According to the data collected by the Trace Gas Orbiter, the concentration of methane is very low on Mars, which indicates that there is a low possibility that there is life that existed on Mars right now. It also gives scientists important hints about the air circulation model on Mars as it analyzed the data it collected during the dust season on Mars, which suggests that during the dust storm, the water vapor in the air will suddenly increase. This illustrates the crucial influence brought by the dust storm to the Martian air circulation. We cannot draw any conclusion about the claim that there was life on Mars billions of years ago, although there are scientific papers that support this claim, since the failure of the lander, Schiaparelli, scientists of ESA cannot have soil sample from Mars to study this.
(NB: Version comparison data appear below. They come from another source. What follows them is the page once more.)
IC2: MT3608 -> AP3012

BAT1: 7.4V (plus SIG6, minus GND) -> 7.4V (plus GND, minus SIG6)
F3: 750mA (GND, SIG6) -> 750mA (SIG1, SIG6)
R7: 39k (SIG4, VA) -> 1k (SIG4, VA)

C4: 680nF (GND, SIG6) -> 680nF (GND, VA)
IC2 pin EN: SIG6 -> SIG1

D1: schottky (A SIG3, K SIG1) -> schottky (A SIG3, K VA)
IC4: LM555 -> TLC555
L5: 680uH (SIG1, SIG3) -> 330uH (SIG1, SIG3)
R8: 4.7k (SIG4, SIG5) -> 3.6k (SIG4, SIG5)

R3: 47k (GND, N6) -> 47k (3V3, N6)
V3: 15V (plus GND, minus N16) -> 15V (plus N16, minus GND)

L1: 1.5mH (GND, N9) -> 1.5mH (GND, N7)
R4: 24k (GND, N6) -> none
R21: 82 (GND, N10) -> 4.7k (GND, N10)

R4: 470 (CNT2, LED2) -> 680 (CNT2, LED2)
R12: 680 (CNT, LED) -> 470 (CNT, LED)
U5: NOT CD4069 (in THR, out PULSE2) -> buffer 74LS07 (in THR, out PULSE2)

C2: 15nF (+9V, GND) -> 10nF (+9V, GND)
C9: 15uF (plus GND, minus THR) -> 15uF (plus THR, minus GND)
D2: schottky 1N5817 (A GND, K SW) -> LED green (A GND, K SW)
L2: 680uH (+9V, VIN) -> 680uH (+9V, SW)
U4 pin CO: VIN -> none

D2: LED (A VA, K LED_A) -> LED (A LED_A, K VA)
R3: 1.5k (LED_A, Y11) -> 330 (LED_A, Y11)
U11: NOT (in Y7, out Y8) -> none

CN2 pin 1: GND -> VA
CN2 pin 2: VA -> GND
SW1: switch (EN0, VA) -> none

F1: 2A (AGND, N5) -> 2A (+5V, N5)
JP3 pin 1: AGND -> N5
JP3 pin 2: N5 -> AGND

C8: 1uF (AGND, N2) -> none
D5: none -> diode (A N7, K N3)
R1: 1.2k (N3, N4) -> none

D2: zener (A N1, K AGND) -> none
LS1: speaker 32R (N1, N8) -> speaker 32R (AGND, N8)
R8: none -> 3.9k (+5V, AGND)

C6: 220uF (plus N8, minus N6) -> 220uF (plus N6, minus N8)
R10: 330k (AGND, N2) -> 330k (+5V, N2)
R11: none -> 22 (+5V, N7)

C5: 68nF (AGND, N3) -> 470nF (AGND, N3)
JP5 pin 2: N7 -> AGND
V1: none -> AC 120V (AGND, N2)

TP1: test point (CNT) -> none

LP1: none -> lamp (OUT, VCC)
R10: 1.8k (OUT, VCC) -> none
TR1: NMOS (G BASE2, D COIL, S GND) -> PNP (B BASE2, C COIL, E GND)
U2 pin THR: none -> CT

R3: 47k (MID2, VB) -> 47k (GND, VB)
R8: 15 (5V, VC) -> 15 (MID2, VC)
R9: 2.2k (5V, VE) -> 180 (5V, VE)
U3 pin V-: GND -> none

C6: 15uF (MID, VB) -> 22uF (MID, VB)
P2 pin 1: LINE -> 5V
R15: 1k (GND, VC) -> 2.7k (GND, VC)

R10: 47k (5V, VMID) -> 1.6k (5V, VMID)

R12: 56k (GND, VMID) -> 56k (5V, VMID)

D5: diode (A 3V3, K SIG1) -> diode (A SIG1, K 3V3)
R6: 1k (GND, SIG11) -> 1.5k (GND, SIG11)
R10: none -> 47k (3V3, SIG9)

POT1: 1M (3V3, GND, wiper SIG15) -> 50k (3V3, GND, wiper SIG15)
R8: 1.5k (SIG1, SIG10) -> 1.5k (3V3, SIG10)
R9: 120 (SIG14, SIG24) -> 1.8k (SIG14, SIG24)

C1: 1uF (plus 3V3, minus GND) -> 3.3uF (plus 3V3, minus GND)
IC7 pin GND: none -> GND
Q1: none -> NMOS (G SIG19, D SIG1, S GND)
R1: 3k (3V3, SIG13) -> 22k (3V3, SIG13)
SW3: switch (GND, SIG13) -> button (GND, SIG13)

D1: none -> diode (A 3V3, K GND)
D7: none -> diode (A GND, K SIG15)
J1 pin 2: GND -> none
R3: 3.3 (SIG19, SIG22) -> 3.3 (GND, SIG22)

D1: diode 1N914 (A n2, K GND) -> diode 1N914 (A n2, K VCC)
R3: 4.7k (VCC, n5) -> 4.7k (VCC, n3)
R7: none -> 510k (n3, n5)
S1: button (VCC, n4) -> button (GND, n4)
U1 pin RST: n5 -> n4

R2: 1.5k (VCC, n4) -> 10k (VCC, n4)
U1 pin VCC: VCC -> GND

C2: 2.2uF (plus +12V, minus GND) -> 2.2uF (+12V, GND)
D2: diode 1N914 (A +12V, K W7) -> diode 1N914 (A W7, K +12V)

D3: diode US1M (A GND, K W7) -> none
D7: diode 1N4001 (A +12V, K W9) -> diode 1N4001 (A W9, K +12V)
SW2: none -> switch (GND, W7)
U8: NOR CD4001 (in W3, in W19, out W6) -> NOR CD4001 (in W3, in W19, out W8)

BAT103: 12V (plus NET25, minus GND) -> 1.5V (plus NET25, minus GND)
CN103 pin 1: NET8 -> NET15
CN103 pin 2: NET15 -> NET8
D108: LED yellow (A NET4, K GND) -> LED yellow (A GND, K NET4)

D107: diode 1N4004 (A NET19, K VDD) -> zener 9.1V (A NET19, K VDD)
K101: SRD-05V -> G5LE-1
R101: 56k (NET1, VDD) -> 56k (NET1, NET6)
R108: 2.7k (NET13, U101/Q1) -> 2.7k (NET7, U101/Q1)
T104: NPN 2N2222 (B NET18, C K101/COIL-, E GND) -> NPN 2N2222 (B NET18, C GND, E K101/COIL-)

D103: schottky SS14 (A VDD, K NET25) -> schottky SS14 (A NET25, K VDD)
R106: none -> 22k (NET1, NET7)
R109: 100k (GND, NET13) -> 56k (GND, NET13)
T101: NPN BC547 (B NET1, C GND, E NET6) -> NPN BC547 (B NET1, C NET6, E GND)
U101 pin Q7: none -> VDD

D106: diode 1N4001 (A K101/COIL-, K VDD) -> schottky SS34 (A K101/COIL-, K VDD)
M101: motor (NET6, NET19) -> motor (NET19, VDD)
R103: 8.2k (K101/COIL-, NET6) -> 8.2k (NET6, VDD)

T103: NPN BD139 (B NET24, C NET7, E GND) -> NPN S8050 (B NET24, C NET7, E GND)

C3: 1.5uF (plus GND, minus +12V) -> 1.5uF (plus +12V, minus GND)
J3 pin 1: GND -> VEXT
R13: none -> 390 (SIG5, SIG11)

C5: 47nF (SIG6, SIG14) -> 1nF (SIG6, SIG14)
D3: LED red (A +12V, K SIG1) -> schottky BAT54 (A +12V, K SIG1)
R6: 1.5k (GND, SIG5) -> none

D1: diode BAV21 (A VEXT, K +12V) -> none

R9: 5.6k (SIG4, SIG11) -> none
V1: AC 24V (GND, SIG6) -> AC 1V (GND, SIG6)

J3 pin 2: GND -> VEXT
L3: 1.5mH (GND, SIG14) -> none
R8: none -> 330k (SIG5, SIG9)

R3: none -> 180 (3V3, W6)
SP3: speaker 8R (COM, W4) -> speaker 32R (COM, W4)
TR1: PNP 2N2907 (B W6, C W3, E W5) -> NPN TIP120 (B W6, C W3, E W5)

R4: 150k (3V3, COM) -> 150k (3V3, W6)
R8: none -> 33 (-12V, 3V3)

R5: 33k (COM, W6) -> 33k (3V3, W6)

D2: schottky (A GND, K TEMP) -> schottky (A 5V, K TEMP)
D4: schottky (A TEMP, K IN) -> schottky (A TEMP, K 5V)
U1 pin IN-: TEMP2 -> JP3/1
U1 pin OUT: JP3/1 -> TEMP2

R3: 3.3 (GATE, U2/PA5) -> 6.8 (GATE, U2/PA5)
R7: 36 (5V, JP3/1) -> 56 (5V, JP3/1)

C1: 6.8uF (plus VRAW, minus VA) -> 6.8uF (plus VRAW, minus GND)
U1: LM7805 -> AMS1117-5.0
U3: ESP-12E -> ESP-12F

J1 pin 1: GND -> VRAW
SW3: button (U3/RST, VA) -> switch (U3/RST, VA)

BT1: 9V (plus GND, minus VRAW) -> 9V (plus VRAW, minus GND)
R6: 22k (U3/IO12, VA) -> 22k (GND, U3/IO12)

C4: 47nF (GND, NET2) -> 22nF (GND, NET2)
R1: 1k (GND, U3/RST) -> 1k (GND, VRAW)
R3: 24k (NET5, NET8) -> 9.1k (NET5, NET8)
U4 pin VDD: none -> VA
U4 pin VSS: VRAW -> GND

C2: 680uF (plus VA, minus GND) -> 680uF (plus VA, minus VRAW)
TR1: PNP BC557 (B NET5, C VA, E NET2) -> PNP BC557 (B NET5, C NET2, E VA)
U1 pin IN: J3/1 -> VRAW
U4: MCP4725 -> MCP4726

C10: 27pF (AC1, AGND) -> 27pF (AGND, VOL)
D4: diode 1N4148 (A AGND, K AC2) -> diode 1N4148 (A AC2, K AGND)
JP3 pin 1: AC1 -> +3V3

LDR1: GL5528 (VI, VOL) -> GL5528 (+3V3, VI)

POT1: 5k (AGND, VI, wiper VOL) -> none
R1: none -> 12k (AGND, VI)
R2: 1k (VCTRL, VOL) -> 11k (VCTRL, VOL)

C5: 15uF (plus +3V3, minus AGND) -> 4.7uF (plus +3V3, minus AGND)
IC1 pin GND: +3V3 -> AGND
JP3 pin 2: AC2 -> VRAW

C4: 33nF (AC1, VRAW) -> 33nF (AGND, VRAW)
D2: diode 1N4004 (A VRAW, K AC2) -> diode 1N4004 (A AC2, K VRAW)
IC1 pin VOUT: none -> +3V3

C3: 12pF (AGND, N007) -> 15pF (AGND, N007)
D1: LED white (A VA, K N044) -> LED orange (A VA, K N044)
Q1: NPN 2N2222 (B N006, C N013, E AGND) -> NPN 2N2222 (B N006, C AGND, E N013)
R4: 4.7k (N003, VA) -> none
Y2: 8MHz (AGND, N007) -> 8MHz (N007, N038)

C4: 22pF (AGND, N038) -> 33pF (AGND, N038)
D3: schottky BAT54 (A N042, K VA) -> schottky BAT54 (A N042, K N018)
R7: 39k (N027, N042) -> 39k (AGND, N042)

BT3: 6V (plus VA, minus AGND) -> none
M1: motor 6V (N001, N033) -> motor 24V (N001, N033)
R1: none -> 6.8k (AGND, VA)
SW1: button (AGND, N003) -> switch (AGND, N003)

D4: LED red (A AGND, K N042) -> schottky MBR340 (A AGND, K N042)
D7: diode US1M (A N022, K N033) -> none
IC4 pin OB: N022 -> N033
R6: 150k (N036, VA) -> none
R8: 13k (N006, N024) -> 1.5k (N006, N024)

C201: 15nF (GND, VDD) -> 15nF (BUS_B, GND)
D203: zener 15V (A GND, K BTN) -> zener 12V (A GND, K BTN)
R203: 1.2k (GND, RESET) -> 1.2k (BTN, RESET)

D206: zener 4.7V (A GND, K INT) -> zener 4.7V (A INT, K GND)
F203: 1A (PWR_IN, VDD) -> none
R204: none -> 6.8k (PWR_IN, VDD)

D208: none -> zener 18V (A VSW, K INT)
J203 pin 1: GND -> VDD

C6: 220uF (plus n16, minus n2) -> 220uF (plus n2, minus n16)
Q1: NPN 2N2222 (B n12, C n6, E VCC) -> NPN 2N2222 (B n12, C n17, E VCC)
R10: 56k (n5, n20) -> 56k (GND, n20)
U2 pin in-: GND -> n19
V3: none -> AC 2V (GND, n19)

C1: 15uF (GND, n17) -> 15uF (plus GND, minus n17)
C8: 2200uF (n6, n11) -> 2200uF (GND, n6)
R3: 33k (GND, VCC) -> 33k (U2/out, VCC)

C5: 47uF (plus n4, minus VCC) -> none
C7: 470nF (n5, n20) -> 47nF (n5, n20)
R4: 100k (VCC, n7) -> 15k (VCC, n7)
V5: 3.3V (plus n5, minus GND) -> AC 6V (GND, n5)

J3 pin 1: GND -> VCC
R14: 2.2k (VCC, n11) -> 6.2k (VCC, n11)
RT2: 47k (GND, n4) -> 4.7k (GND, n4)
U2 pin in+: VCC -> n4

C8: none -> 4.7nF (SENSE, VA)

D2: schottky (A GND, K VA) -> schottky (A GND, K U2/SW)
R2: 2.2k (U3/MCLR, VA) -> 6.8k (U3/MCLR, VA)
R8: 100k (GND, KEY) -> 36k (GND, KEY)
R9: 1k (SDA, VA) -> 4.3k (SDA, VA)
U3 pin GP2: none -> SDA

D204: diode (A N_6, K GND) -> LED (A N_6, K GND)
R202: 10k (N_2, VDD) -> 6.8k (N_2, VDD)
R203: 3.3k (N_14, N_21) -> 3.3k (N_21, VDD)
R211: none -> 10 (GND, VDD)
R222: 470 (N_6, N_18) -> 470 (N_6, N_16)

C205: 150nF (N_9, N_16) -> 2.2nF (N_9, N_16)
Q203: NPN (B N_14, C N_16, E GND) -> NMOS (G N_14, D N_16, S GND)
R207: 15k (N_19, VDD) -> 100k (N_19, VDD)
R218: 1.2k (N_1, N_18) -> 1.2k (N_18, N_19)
However, the test landing of Schiaparelli has provided valuable experiences for future Mars missions that will carry a robot or even astronaut. ESA has been preparing for the second part of the ExoMars program, which will send a lander to Mars in 2020. This 2016 mission has accumulated crucial experiences and act as a landing test. Scientists will make improvement on the parachute system on the rover, and according to the detailed image sent back by the TGO, they will be able to choose a more possible place that will have biosignature existed. This search of life program on Mars will significantly increase our understanding of exobiology.